[Opening Records for processing section]

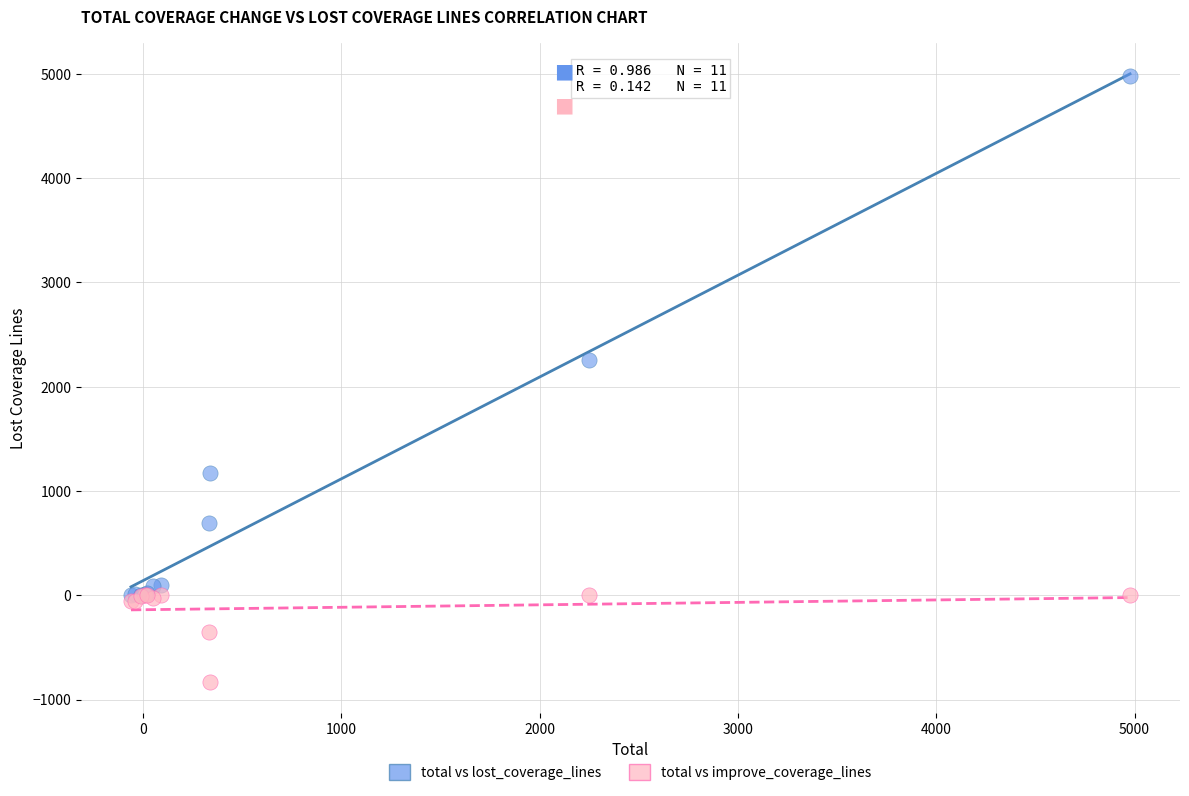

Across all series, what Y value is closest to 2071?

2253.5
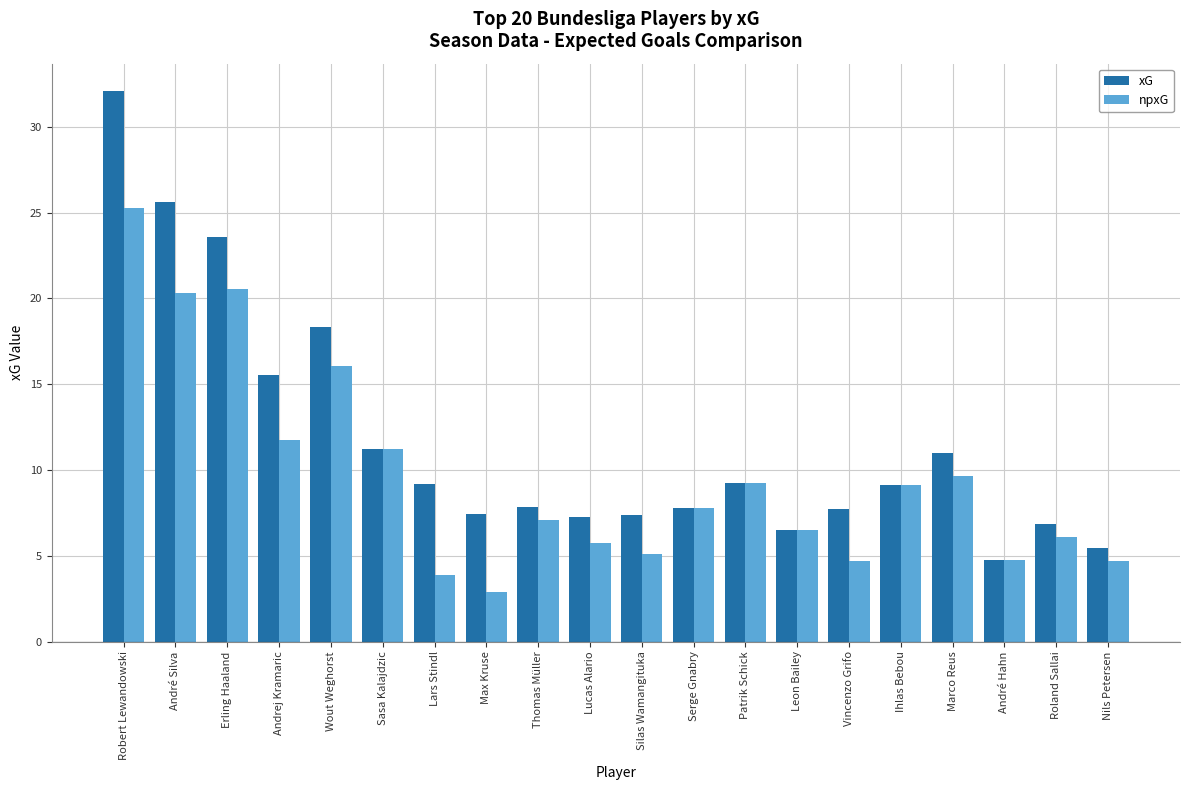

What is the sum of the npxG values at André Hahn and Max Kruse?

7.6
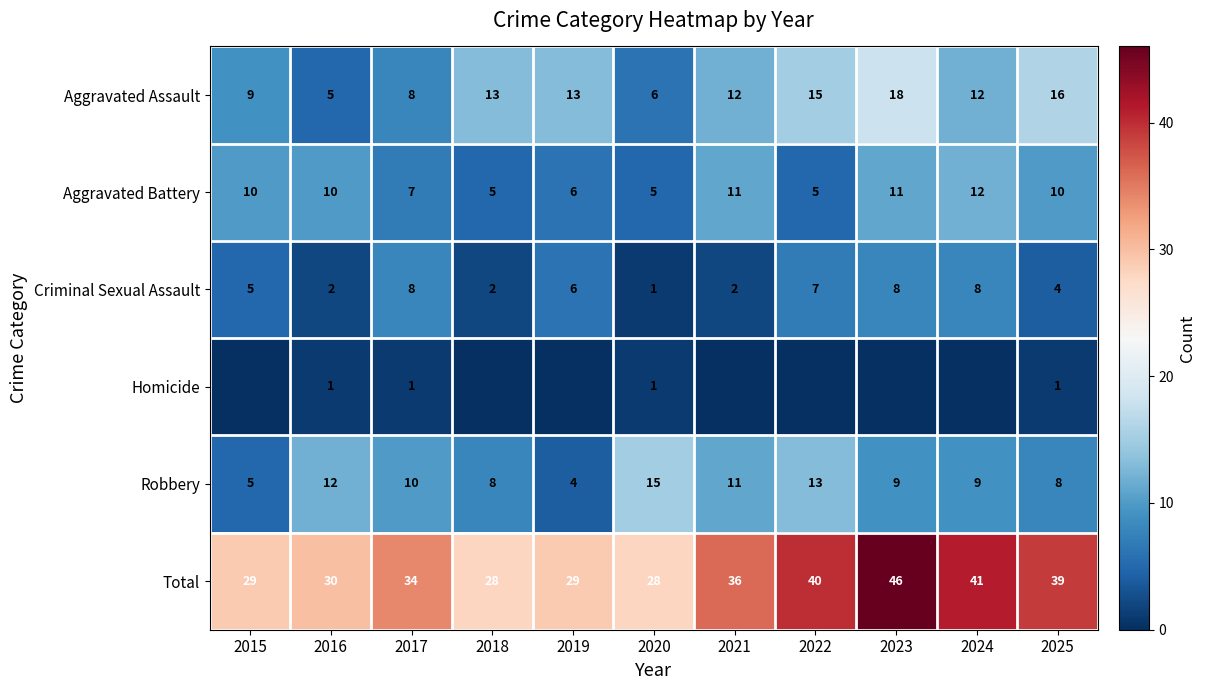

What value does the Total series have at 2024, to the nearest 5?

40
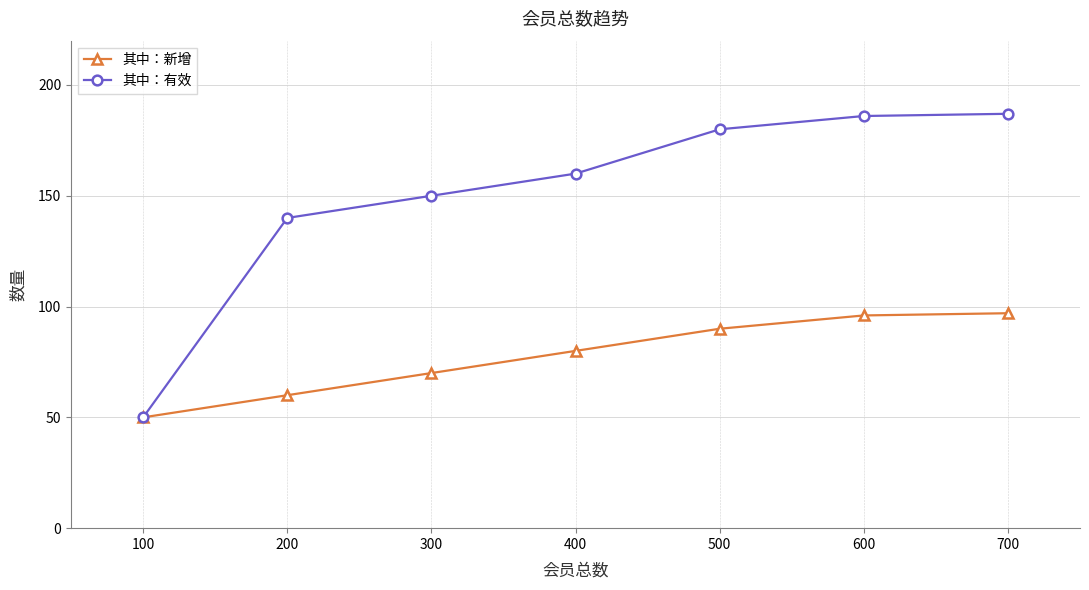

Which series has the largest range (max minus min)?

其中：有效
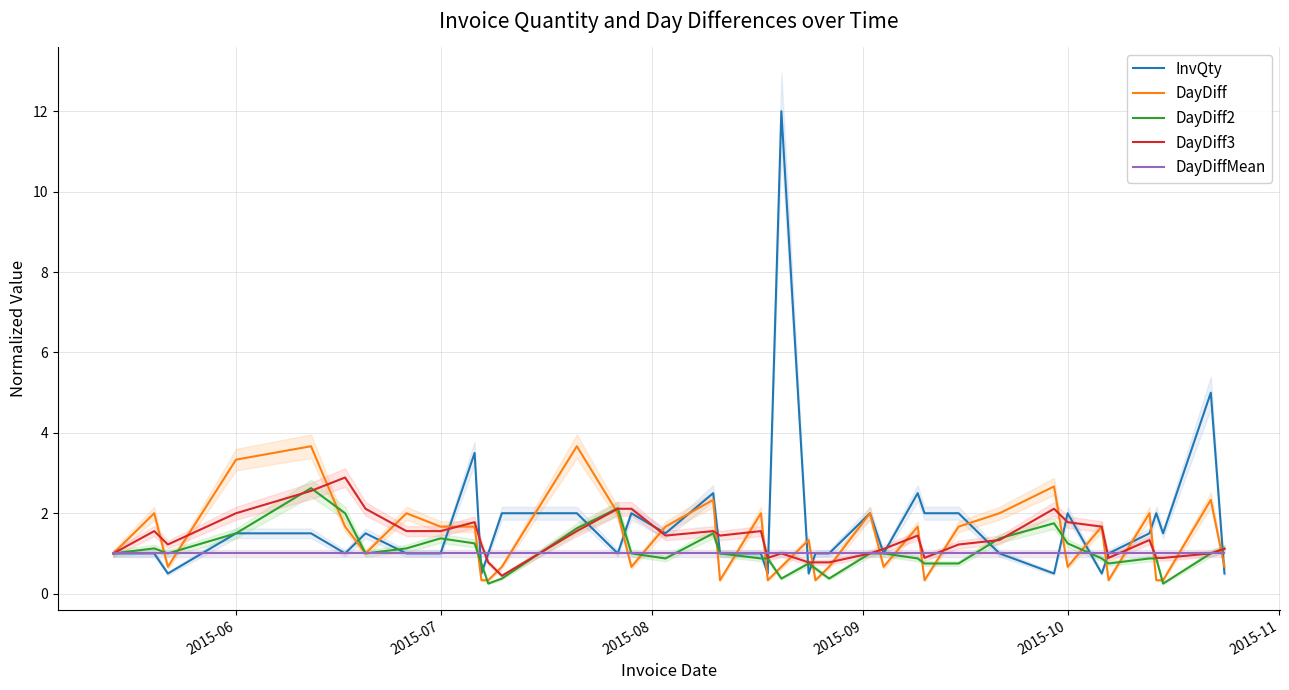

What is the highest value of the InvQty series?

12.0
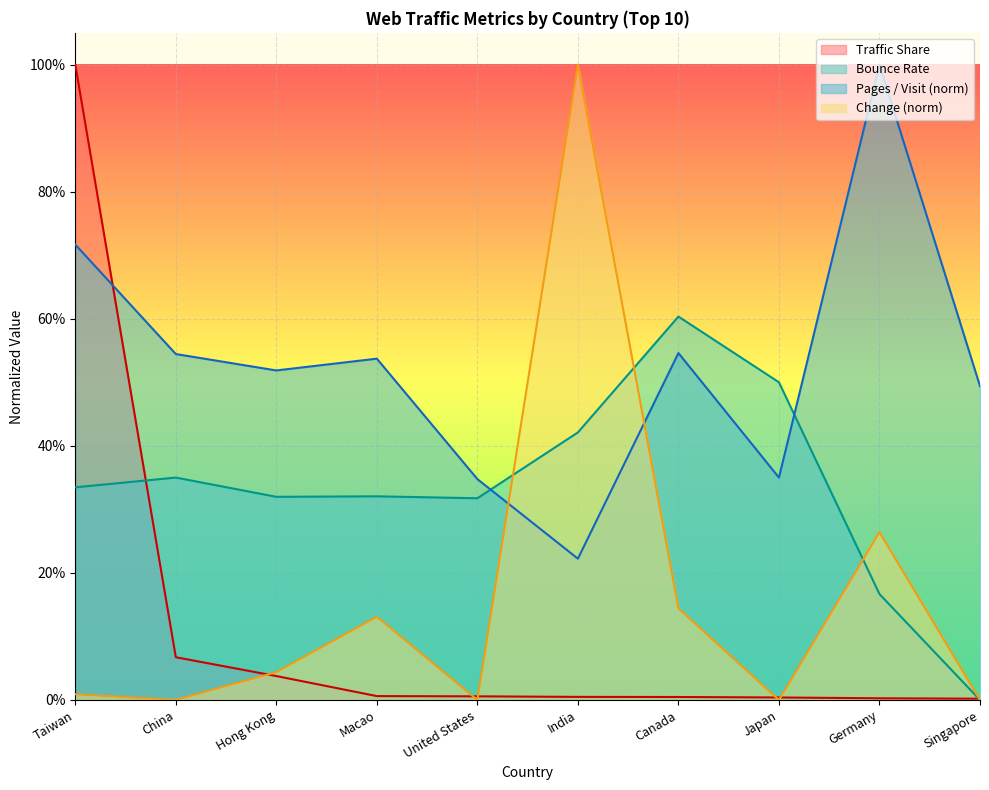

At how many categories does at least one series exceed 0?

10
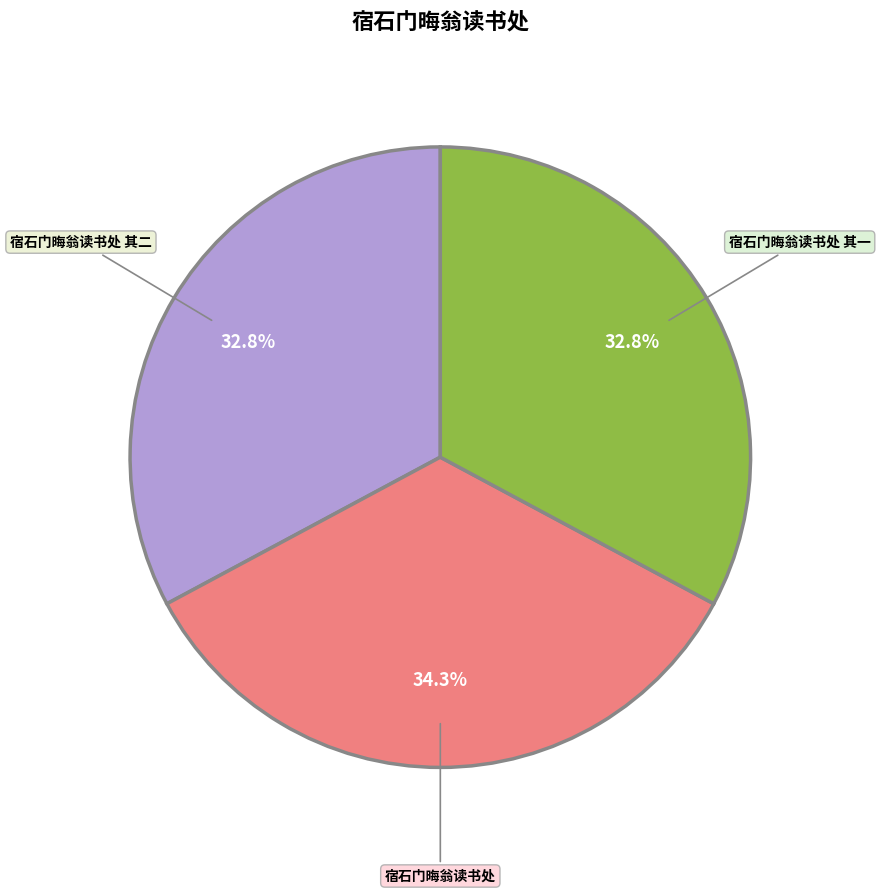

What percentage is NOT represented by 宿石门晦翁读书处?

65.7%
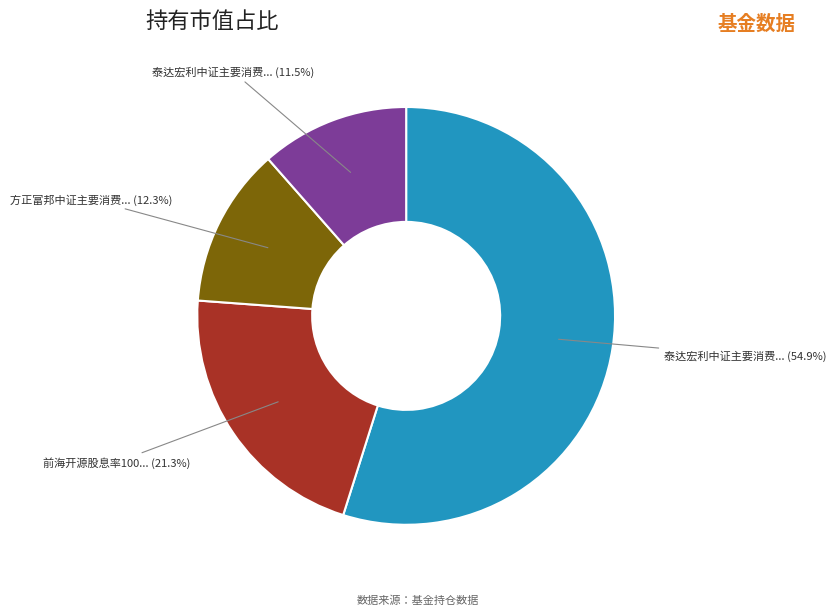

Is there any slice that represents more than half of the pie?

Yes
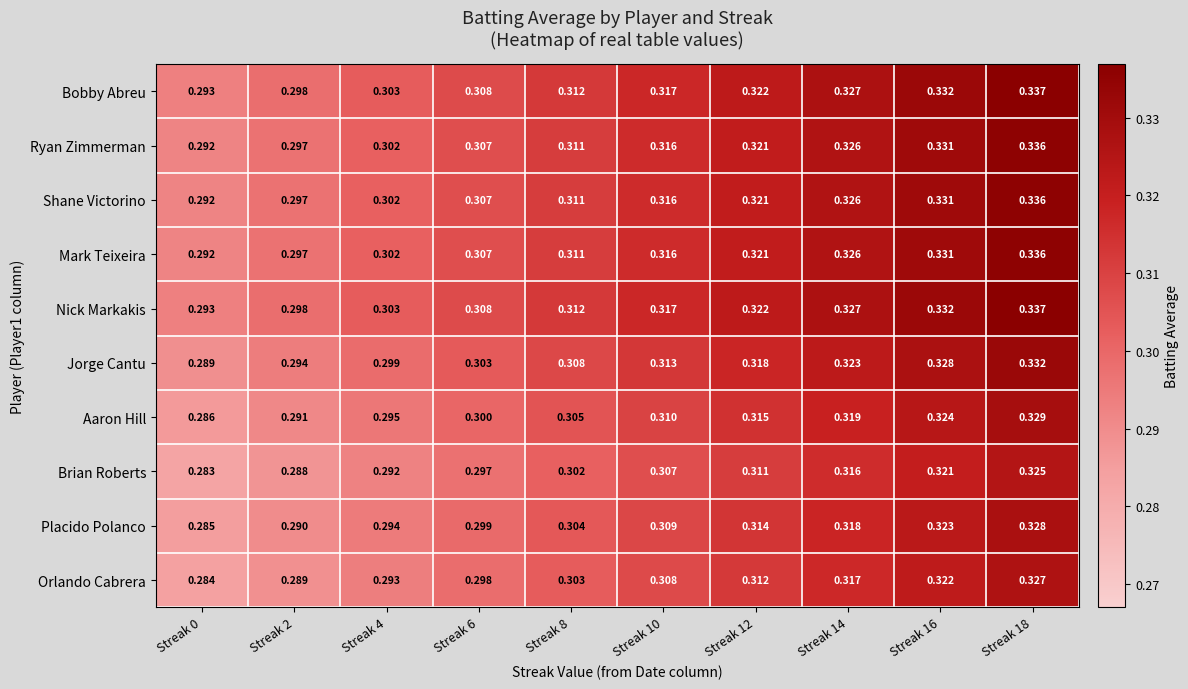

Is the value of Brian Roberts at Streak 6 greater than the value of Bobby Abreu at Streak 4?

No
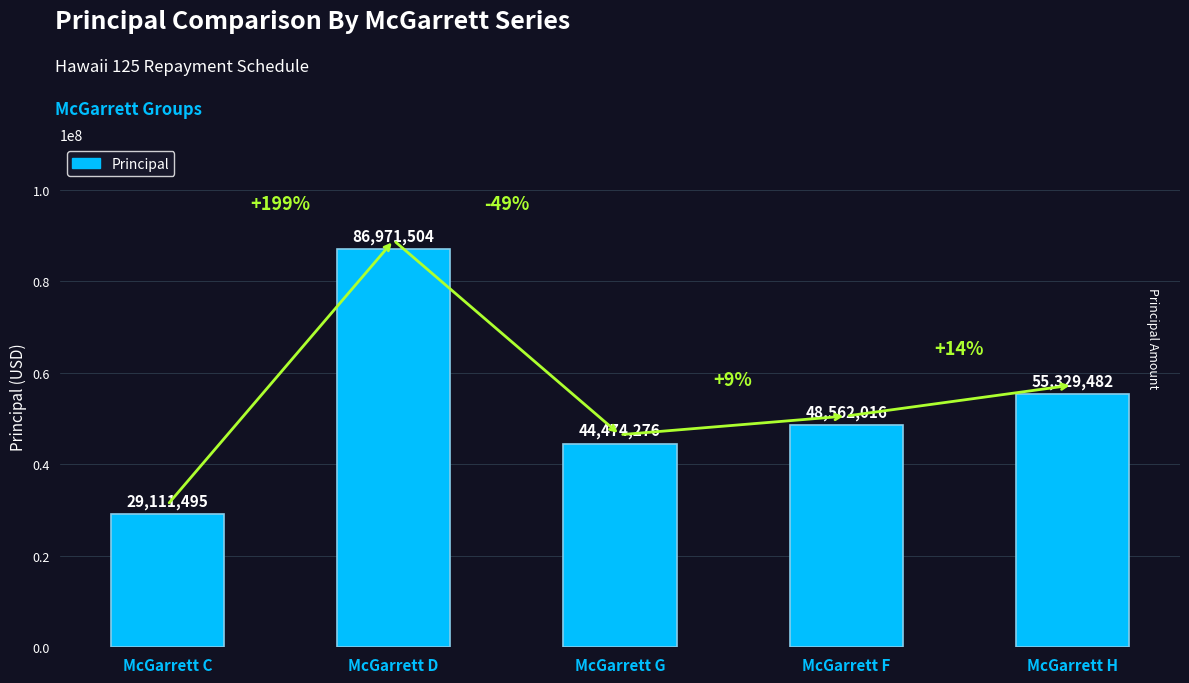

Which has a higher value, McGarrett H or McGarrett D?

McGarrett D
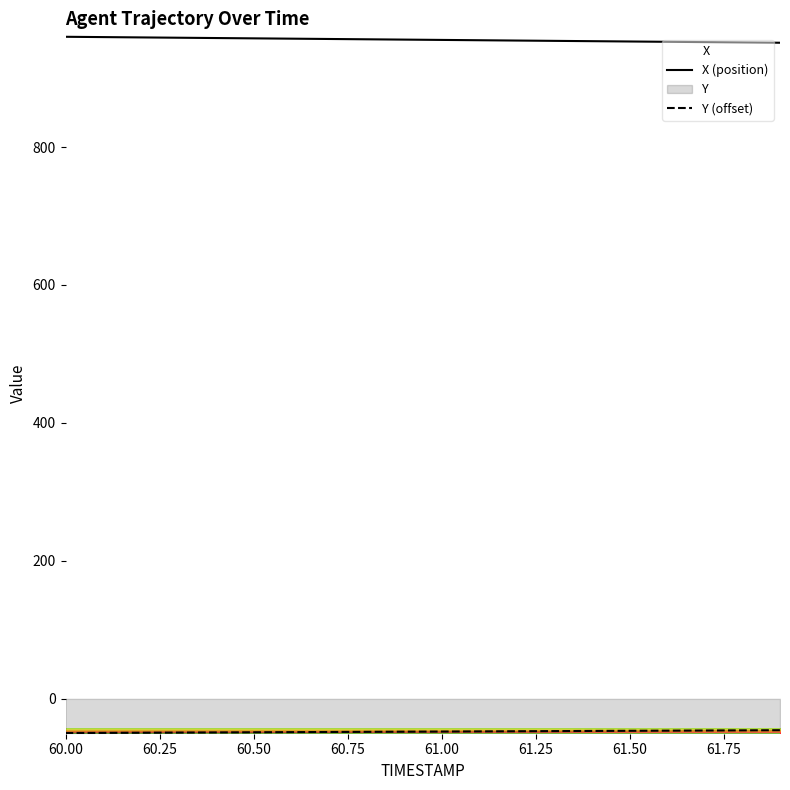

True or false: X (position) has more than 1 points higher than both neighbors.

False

[Closing Records for processing section]

_Directions for this task_.
Render the lines above as a Markdown table with the columns Row and Line, numbering each row. Leave out the blank lines and the pictures.

_Exercise result_.
| Row | Line |
|---|---|
| 1 | Across all series, what Y value is closest to 2071? |
| 2 | 2253.5 |
| 3 | What is the sum of the npxG values at André Hahn and Max Kruse? |
| 4 | 7.6 |
| 5 | What value does the Total series have at 2024, to the nearest 5? |
| 6 | 40 |
| 7 | Which series has the largest range (max minus min)? |
| 8 | 其中：有效 |
| 9 | What is the highest value of the InvQty series? |
| 10 | 12.0 |
| 11 | At how many categories does at least one series exceed 0? |
| 12 | 10 |
| 13 | What percentage is NOT represented by 宿石门晦翁读书处? |
| 14 | 65.7% |
| 15 | Is there any slice that represents more than half of the pie? |
| 16 | Yes |
| 17 | Is the value of Brian Roberts at Streak 6 greater than the value of Bobby Abreu at Streak 4? |
| 18 | No |
| 19 | Which has a higher value, McGarrett H or McGarrett D? |
| 20 | McGarrett D |
| 21 | True or false: X (position) has more than 1 points higher than both neighbors. |
| 22 | False |